在本发明的实施例中，以用于测定Caspase3的探针为例，来说明本发明探针的效果。该实施例的技术方案包括新型无标记多肽分子探针的设计、新型探针的性能测定、新型探针定量测定体外重组半胱氨酸蛋白酶-3、新型探针对凋亡细胞的测定四个方面。

实施例

1.新型无标记多肽分子探针的设计

所设计的多肽分子探针命名为Jun-CCC，其序列为asaaeleervktlkaeiyelrskanmlreqiaqlgapDEVDGCC，探针的N端和C端分别进行了乙酰化和酰胺化修饰来增加探针的稳定性。该探针包含有三个不同的功能区域，其中asaaeleervktlkaeiyelrskanmlreqiaqlgap是二聚化功能区，为防止多肽探针被其它蛋白酶非特异性切割，该区域全部由D-型氨基酸构成；DEVD是半胱氨酸蛋白酶-3的特异性切割序列，由L-型氨基酸构成；其后的氨基酸G为linker，用以增加CC与双砷染料反应的灵活性；CC是与双砷染料结合的部位，用来读取半胱氨酸蛋白酶-3的活性。在没有被半胱氨酸蛋白酶-3切割的时候，多肽探针之间的自二聚化会使得两个半胱氨酸-半胱氨酸二联子在空间上相互接近，从而能与双砷染料结合发出较强的荧光；相反，半胱氨酸蛋白酶-3的酶解作用会将半胱氨酸-半胱氨酸二联子从多肽中解离下来，虽然被切割的多肽依然能够二聚，但却缺少了锚定双砷染料的部位，双砷染料因而不能发光。因此，通过测定切割前后荧光的变化，可以定量测定半胱氨酸蛋白酶-3的活性，进而测定细胞凋亡过程。

**提取条目:**

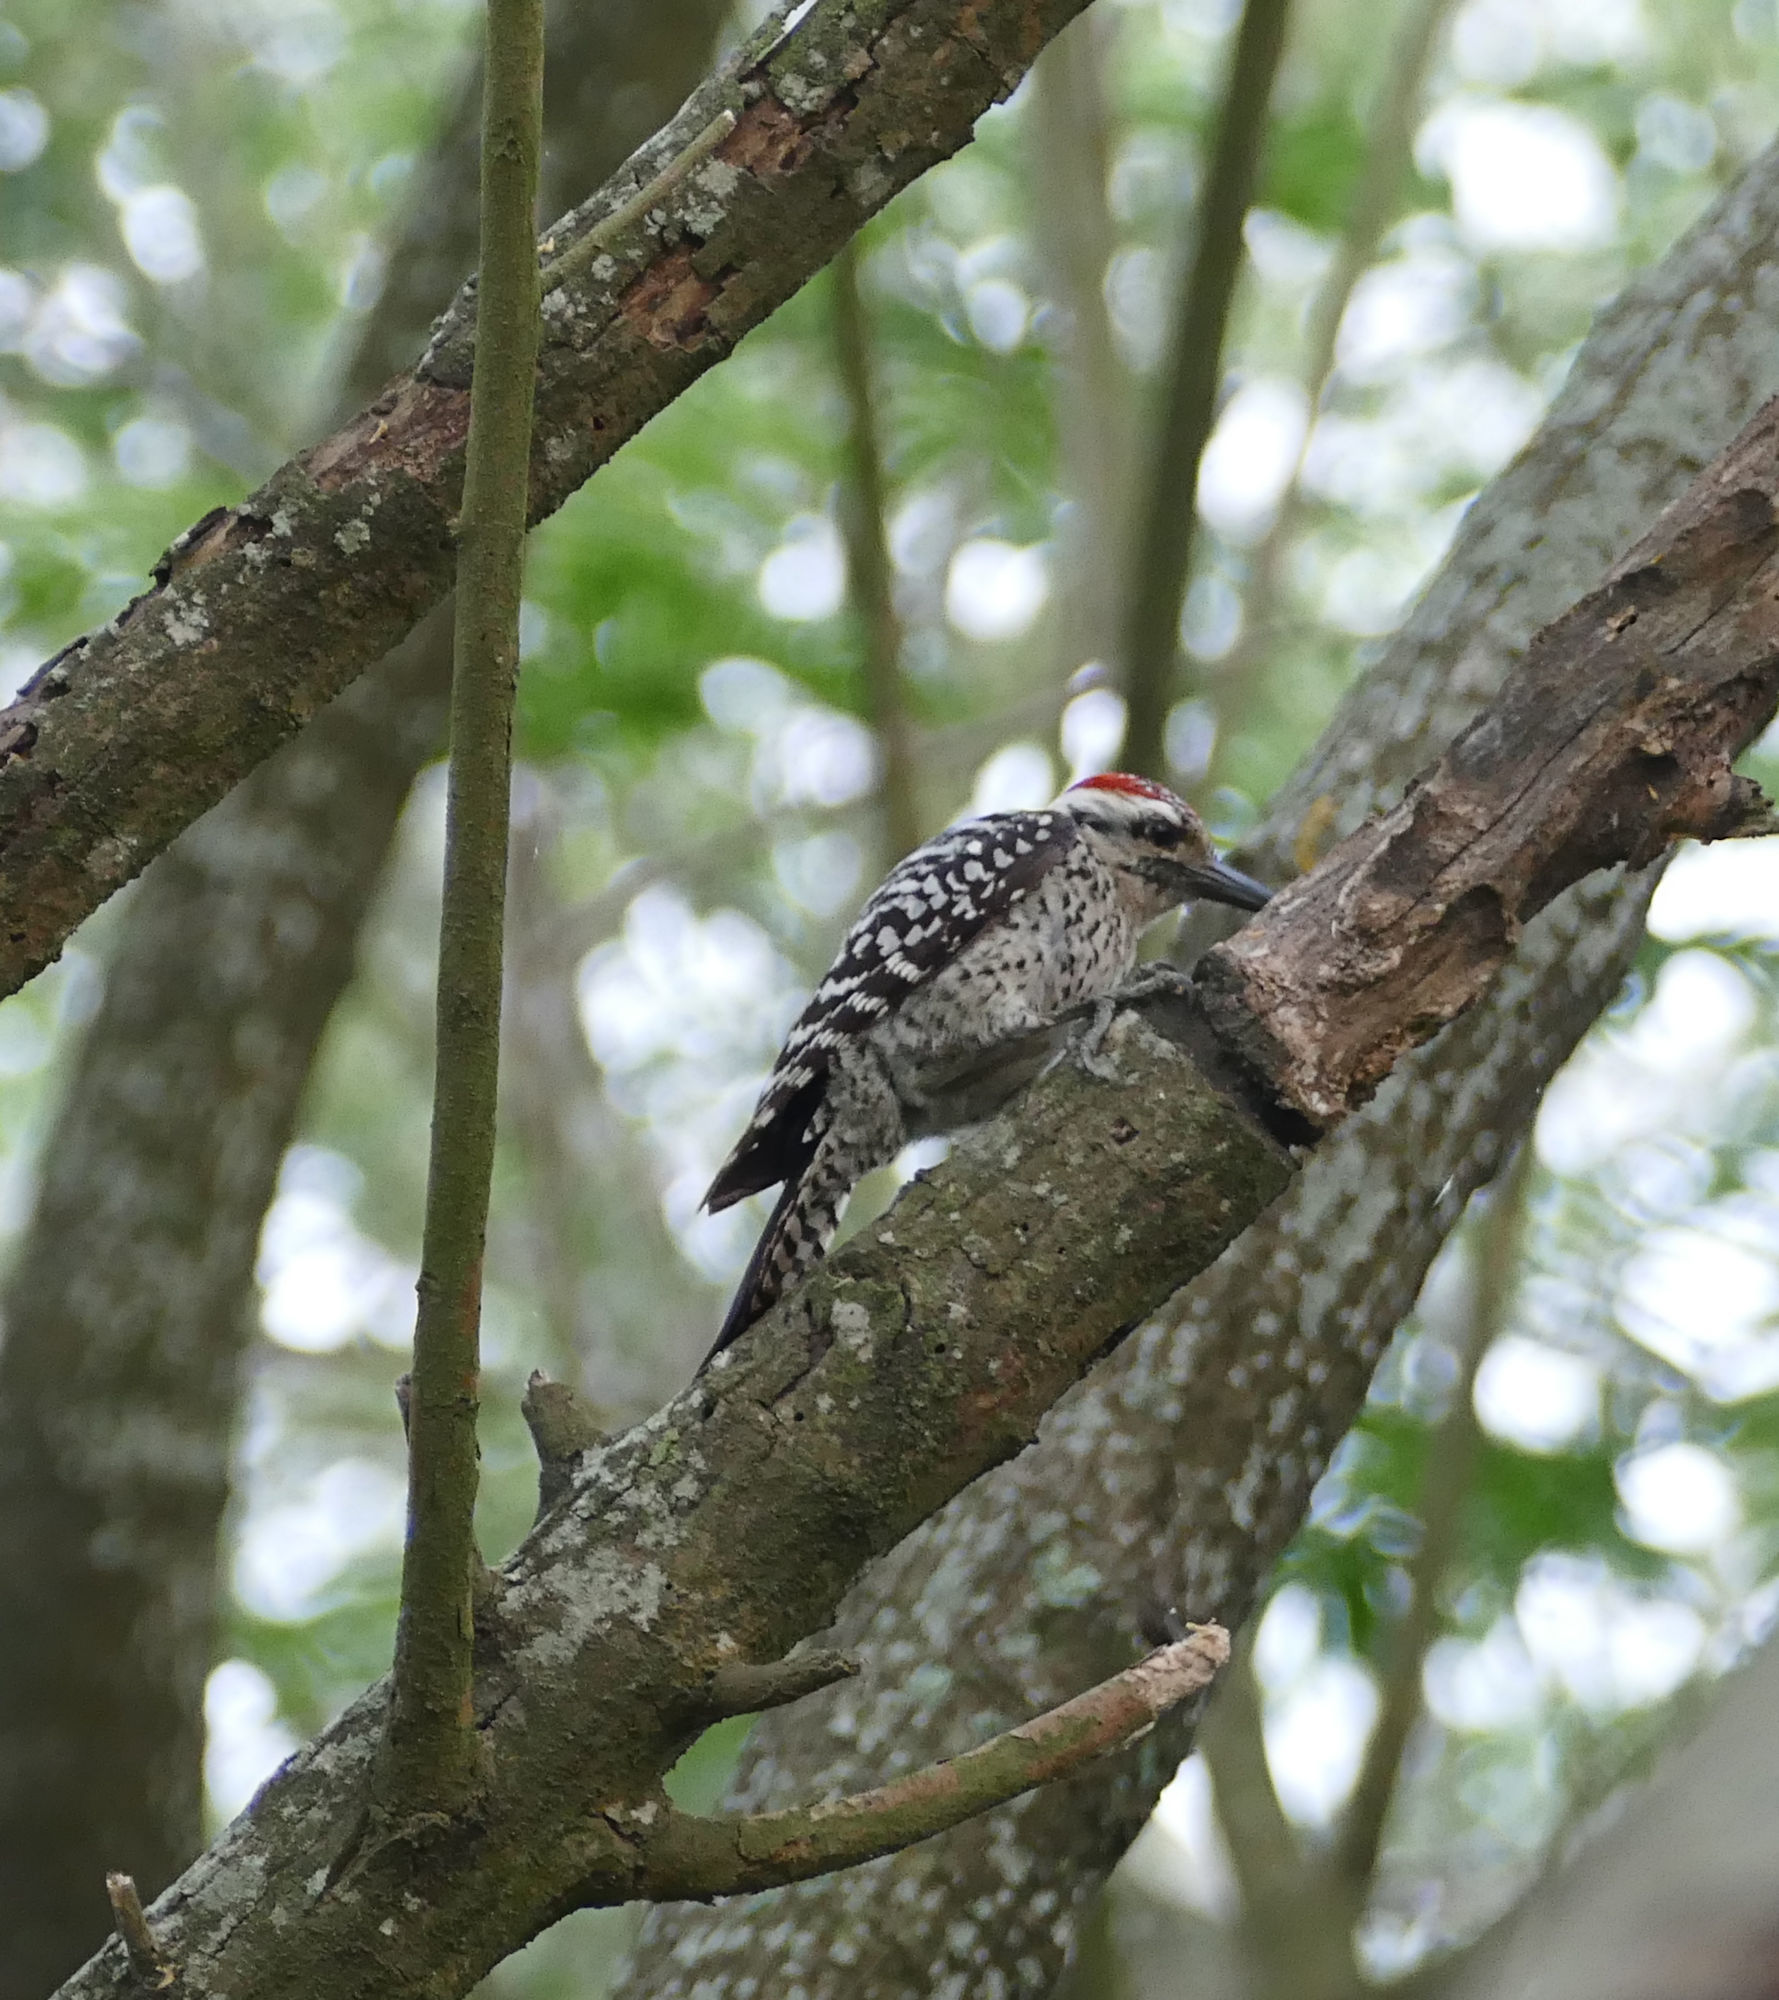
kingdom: Animalia
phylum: Chordata
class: Aves
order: Piciformes
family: Picidae
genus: Dryobates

**任务要求:**
a. 请照录原文节选中从“所设计的多肽分子探针命名为J”开始、一直到“活性，进而测定细胞凋亡过程。”为止的文字。
b. 根据原文节选回答下列问题：
(i) 探针Jun-CCC的N端和C端分别做了什么修饰？
(ii) 在该探针序列中，充当linker的是哪个氨基酸？
(iii) 二聚化功能区全部由哪种构型的氨基酸构成？
上面的条目在这里不起任何作用。

**问题解答:**
a.
所设计的多肽分子探针命名为Jun-CCC，其序列为asaaeleervktlkaeiyelrskanmlreqiaqlgapDEVDGCC，探针的N端和C端分别进行了乙酰化和酰胺化修饰来增加探针的稳定性。该探针包含有三个不同的功能区域，其中asaaeleervktlkaeiyelrskanmlreqiaqlgap是二聚化功能区，为防止多肽探针被其它蛋白酶非特异性切割，该区域全部由D-型氨基酸构成；DEVD是半胱氨酸蛋白酶-3的特异性切割序列，由L-型氨基酸构成；其后的氨基酸G为linker，用以增加CC与双砷染料反应的灵活性；CC是与双砷染料结合的部位，用来读取半胱氨酸蛋白酶-3的活性。在没有被半胱氨酸蛋白酶-3切割的时候，多肽探针之间的自二聚化会使得两个半胱氨酸-半胱氨酸二联子在空间上相互接近，从而能与双砷染料结合发出较强的荧光；相反，半胱氨酸蛋白酶-3的酶解作用会将半胱氨酸-半胱氨酸二联子从多肽中解离下来，虽然被切割的多肽依然能够二聚，但却缺少了锚定双砷染料的部位，双砷染料因而不能发光。因此，通过测定切割前后荧光的变化，可以定量测定半胱氨酸蛋白酶-3的活性，进而测定细胞凋亡过程。

b.
(i) N端做了乙酰化修饰，C端做了酰胺化修饰。
(ii) 氨基酸G。
(iii) D-型氨基酸。